L’écologiste, dont le film « Le syndrome du Titanic » sort en salle mercredi, a mis en garde contre le risque, selon lui, de « condamner ceux que le système oublie à une double peine, être exclu et, en plus, condamné à rester les bras croisés, si possible avec le sourire ».

La crise écologique va « aggraver les difficultés » de cette « humanité qui souffre », entraînant humiliations et frustrations, a-t-il prétendu.

« Si nous, on ne fait pas en sorte de partager nos richesses plus efficacement, cette palette de l’humanité-là réagira », a-t-il insisté, estimant qu’on « n’a pas le choix, au début du 21ème siècle » face aux « deux priorités à prendre en charge ».

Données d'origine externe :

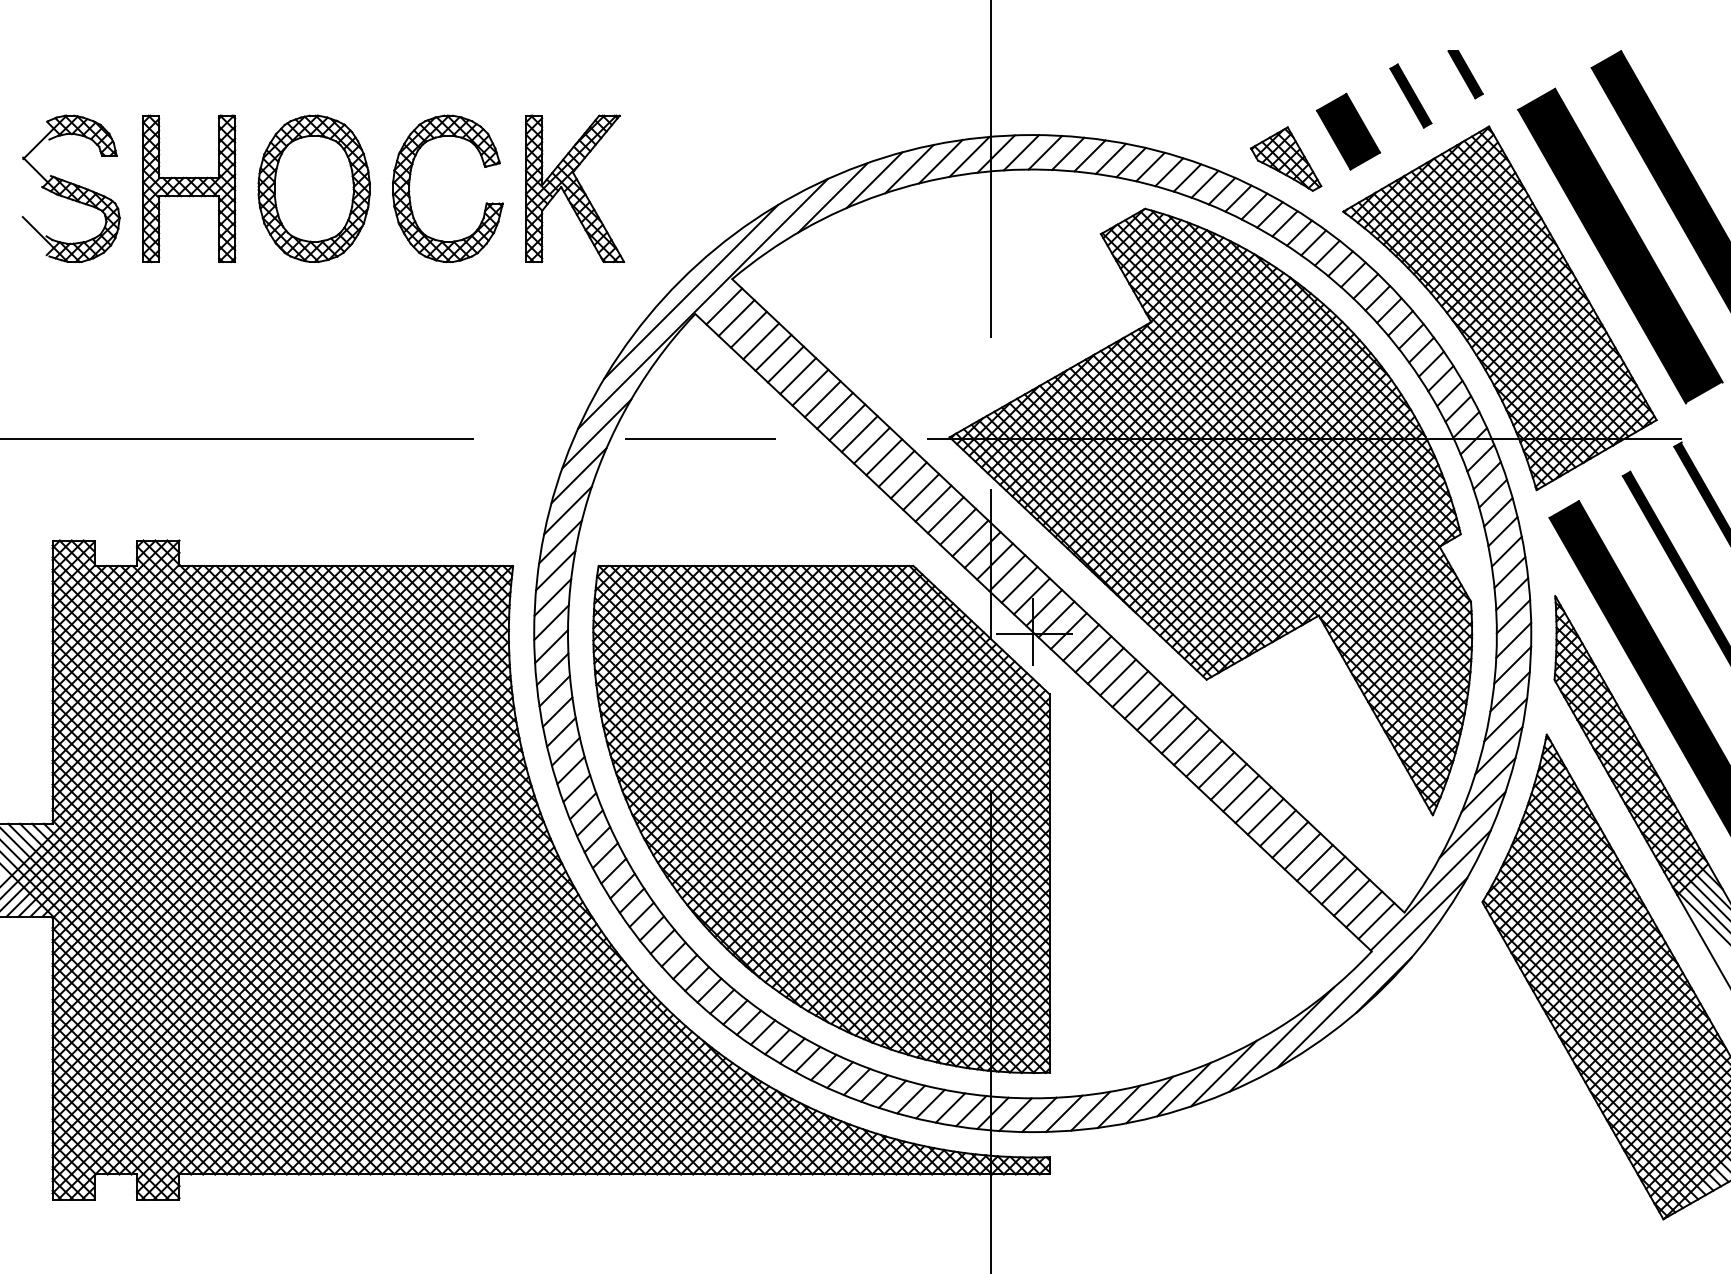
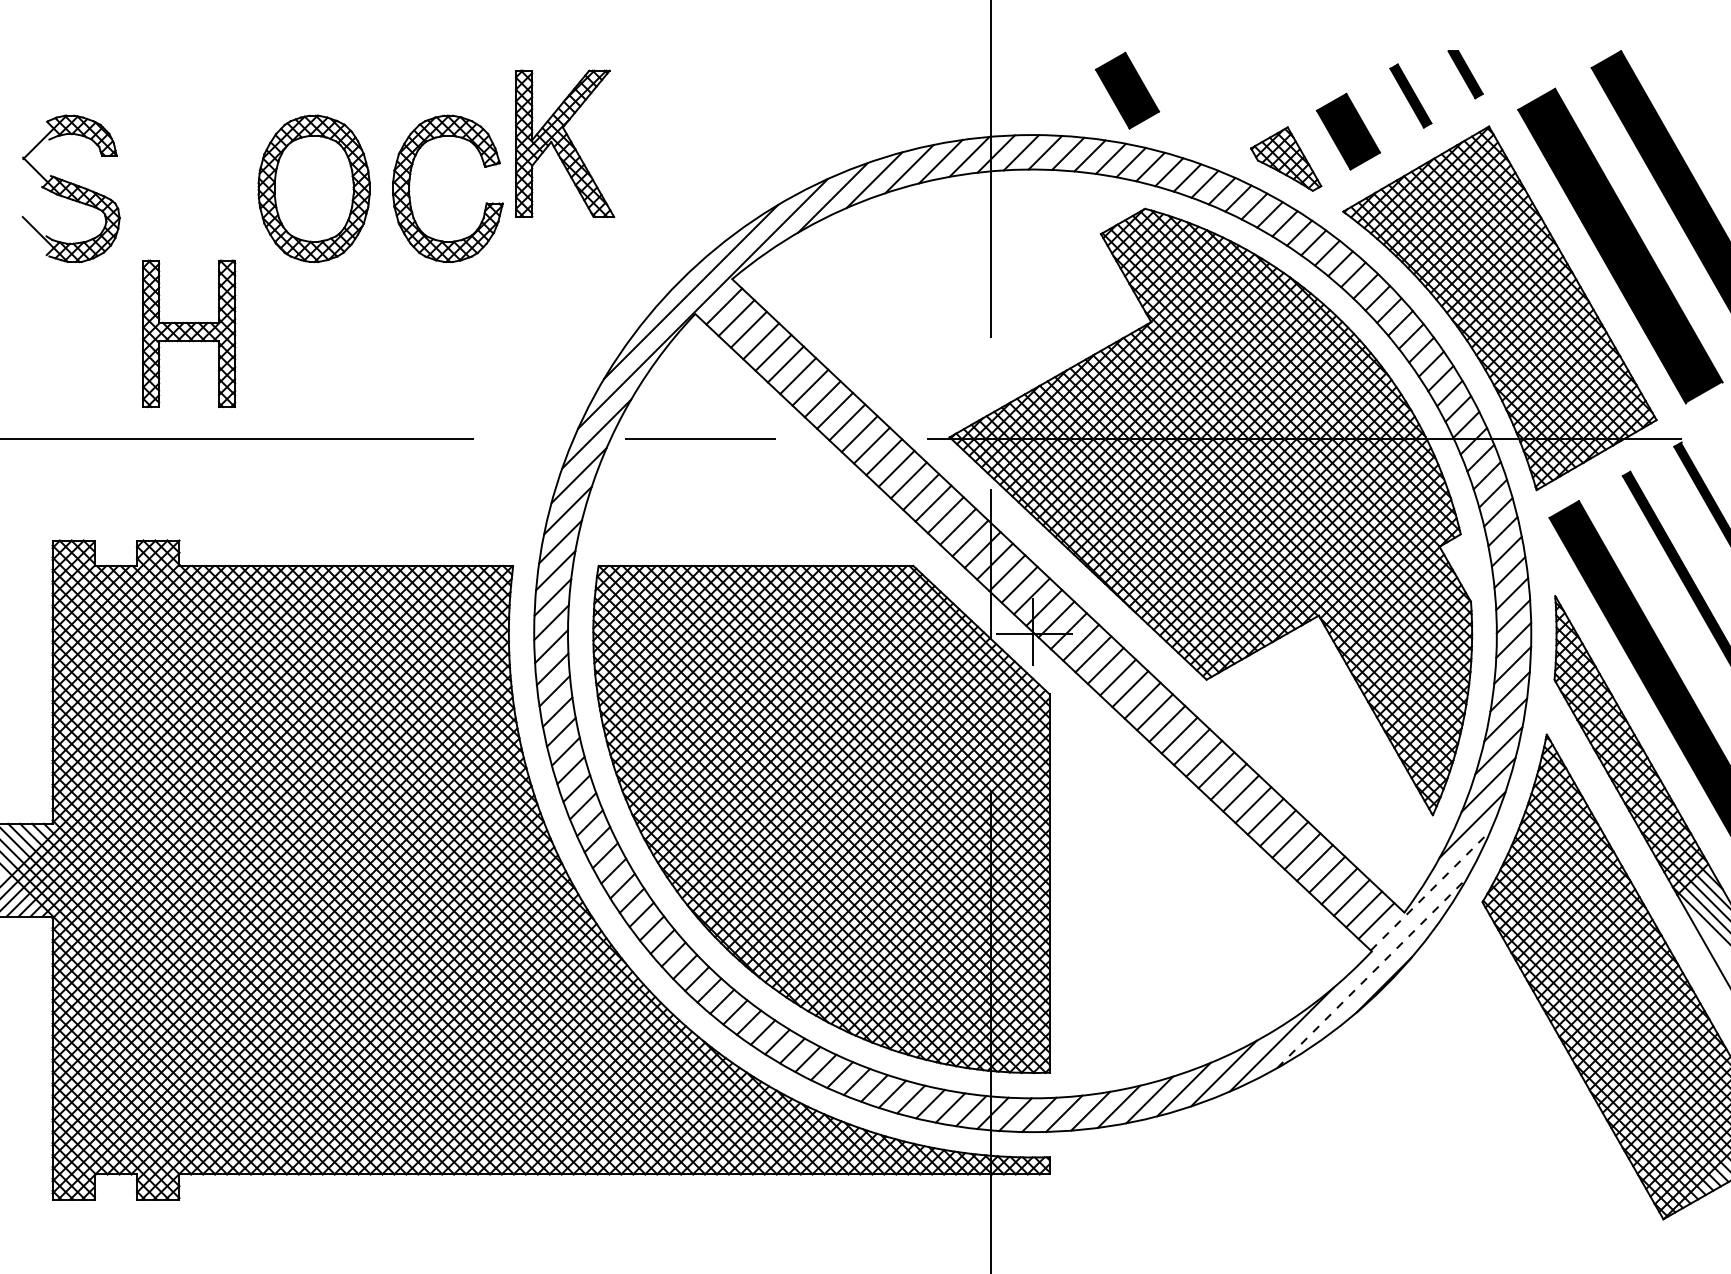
part at (1127, 90): none -> present
part at (188, 188) position: (188, 188) -> (188, 333)
part at (575, 188) position: (575, 188) -> (565, 143)
line at (1430, 890): solid -> dashed
line at (1372, 972): solid -> dashed
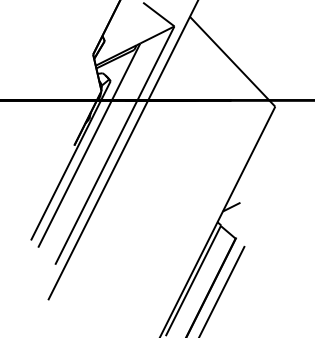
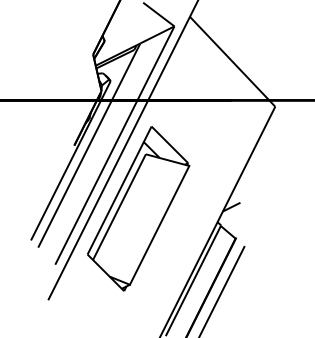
part at (138, 208): none -> present
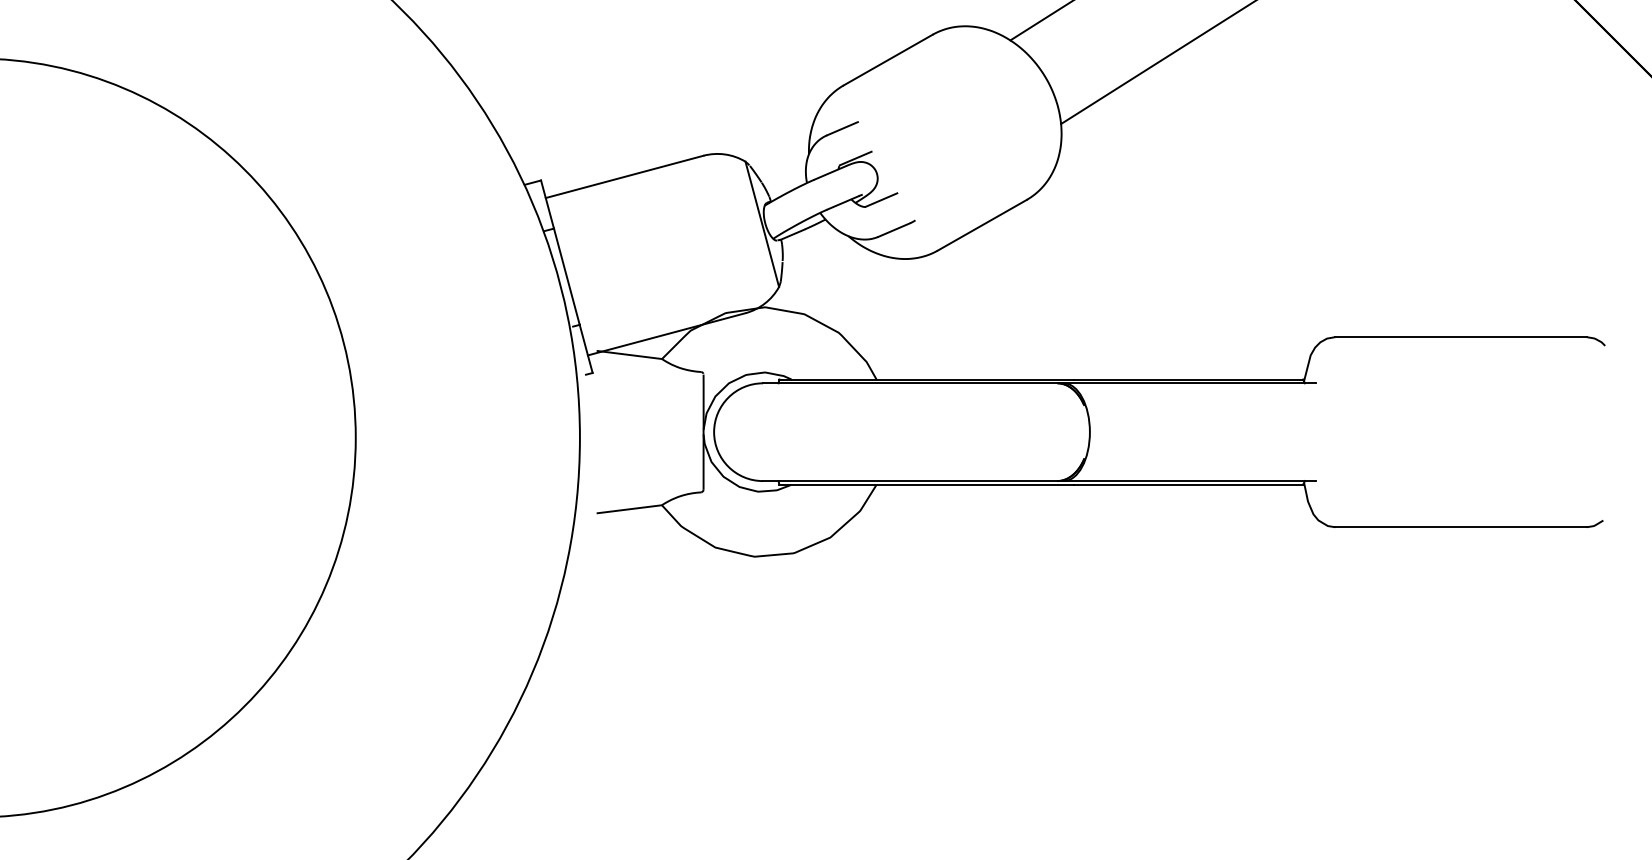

Il faut, selon lui, « régler simultanément » les problèmes posés par « les contraintes physiques imposées à la planète », des contraintes qui sont aussi « climatiques », d’autre part les « contraintes sociales ».

Relevant la nécessité de « mutations profondes » alors que « la marche triomphante du progrès a pris du plomb dans l’aile », il a estimé que nous nous sommes « condamnés à être créatifs », pour « réinventer » une économie qui « passera par la régulation des Etats ».